Mythology

Bune Wand

This is the old Scottish name given to anything a witch used to fly on.

Contrary to popular belief, the instrument of the witches’ legendary flights through the air was by no means always a broomstick.

The earliest accounts often refer to a forked wand, or simply a staff, which is given to the witch when she is initiated, together with a vessel of ointment, the witches’ unguent; and it is the latter which enables the witch to fly.

One of the earliest writers on witchcraft whose book was printed, was Ulrich Molitor, a Professor of the University of Constance.

His book, De Lamiis (Of Witches), was published in 1489 and contains six very quaint and rather attractive woodcuts.

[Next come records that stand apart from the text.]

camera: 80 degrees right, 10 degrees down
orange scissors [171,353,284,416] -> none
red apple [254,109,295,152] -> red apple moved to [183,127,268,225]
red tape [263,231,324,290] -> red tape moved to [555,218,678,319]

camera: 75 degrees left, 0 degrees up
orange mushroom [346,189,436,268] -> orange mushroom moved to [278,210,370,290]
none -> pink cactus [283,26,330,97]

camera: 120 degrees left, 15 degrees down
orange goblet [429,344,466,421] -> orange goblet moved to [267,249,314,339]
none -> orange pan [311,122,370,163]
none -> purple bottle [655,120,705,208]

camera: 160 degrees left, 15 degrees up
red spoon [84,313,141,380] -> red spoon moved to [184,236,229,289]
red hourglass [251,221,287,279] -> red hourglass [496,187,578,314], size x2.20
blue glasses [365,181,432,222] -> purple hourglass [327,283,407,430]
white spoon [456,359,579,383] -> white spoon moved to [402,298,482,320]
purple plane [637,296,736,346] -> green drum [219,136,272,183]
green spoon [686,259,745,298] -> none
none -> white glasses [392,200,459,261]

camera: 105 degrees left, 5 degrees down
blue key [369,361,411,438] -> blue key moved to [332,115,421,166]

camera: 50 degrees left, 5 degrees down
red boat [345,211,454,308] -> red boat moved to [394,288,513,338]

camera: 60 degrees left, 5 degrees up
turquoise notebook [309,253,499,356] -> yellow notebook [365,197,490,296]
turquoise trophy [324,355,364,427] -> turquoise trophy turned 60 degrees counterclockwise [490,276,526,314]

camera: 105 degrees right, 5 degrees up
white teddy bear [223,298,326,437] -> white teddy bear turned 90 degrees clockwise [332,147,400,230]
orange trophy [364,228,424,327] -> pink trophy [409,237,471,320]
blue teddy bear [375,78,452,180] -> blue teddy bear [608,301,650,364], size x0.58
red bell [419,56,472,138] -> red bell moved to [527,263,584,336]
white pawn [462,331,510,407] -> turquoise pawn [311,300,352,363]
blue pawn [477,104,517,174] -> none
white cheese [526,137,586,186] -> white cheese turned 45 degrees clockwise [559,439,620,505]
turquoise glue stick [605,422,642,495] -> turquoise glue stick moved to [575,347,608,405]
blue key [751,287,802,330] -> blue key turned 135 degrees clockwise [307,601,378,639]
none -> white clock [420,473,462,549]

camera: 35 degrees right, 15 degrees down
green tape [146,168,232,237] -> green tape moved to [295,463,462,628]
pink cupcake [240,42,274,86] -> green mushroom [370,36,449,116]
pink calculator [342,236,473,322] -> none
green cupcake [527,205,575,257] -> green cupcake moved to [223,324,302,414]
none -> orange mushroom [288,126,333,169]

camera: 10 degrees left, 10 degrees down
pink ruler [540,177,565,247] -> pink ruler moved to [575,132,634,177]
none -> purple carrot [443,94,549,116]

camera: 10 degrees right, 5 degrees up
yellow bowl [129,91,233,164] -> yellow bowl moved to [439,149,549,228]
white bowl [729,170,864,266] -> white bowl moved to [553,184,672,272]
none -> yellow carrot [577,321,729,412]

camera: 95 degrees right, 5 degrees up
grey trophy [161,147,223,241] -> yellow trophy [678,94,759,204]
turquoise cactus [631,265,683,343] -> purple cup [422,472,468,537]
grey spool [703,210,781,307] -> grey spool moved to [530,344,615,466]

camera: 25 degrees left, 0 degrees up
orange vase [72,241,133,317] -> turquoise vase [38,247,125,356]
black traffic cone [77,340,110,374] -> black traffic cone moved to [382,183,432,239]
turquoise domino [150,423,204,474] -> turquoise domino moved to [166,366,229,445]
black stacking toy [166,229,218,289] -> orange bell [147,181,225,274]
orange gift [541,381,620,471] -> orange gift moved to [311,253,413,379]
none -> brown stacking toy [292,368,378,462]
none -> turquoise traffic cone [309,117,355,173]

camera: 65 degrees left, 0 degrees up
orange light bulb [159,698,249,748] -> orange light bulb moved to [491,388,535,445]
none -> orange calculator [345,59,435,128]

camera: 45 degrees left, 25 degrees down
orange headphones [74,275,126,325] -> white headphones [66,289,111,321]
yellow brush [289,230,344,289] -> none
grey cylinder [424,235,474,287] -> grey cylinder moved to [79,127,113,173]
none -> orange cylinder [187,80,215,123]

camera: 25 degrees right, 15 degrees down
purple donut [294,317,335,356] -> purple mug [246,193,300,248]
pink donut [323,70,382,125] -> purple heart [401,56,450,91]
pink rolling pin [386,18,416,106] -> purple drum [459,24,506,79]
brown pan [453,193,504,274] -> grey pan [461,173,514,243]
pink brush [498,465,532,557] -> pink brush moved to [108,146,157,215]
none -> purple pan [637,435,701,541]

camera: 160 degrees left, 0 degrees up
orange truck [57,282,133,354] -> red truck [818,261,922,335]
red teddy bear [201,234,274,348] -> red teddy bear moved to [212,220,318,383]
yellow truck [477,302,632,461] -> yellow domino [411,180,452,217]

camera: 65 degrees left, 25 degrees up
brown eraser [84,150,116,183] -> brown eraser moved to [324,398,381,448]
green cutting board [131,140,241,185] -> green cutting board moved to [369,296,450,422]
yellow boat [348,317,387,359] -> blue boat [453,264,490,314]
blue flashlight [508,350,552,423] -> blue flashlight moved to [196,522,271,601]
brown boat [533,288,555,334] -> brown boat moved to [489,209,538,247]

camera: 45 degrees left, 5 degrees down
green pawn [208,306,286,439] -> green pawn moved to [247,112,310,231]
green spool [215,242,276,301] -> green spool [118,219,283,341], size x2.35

One of them is the earliest known picture from a printed book of witches in flight.

It depicts three witches, wearing fantastic animal masks, and sharing the same forked staff, on which they are soaring over the countryside.

The incidence of this forked staff as a bune wand is interesting when we remember that Diana and Hecate, the classical moon goddesses of
witchcraft were both given the title Trivia, ‘of the three ways’, and their statues stood at places where three roads met.

The forked staff could well symbolize this and hence be used in witches’ rituals.

It also resembled the horns of the Horned God.

Long-stalked plants were often believed to be bune wands for witches, especially such plants as grew in wild and desolate places.

The yellow ragwort is one such; and there is a saying in the Isle of Man, “As arrant a witch as ever rode a ragwort.”